As far as I’m concerned, St. James is the perfect man for such a job. The former club kid is now in his 40s, and his on-camera persona — droll and cynical, yet explosively (if not always sincerely) enthusiastic at unexpected moments — is like a cross between Pee-wee Herman and Andy Warhol. On steroids.
St. James cobbles an interview style out of a combination of genuine-seeming curiosity, over-it derision, and, most surprising, tough-love moralism. When any woman in the line over the age of 13 says she’s rooting for David Archuletta, St. James scolds her for being a child molester. When a group of preteen girls admit that they like last year’s winner, Jordin Sparks, St. James horrifies them with the story of how Sparks’ “vocal chords exploded.” Choose your idols carefully, girls!
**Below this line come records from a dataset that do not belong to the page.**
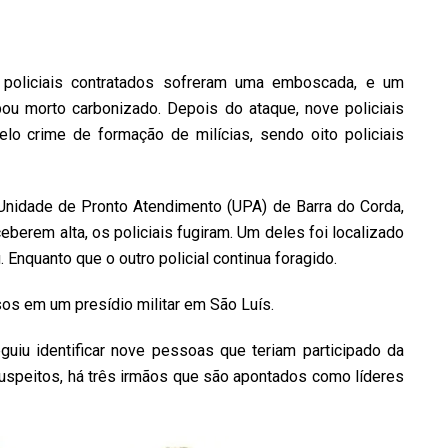
 policiais contratados sofreram uma emboscada, e um
ou morto carbonizado. Depois do ataque, nove policiais
lo crime de formação de milícias, sendo oito policiais
Unidade de Pronto Atendimento (UPA) de Barra do Corda,
berem alta, os policiais fugiram. Um deles foi localizado
 Enquanto que o outro policial continua foragido.
sos em um presídio militar em São Luís.
uiu identificar nove pessoas que teriam participado da
uspeitos, há três irmãos que são apontados como líderes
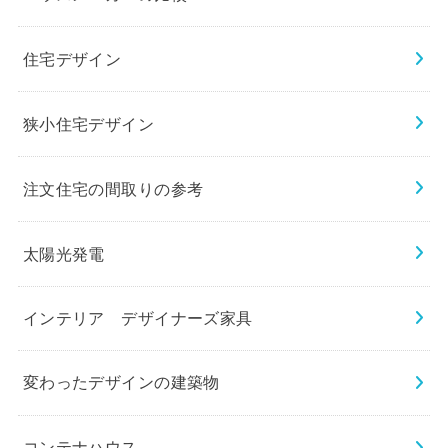
住宅デザイン
狭小住宅デザイン
注文住宅の間取りの参考
太陽光発電
インテリア デザイナーズ家具
変わったデザインの建築物
コンテナハウス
In such moments, the episode goes beyond being a parody of the kind of coverage of itself that American Idol works into each episode in order to kill time before the next Ford commercial — it’s almost service journalism!
In all sincerity: We’ve seen countless pieces of media “reporting” about what it’s like to wait in line for stuff, but nothing like this, which manages to spoof the milieu whilst at the same time showing real affection for the fans that it attracts.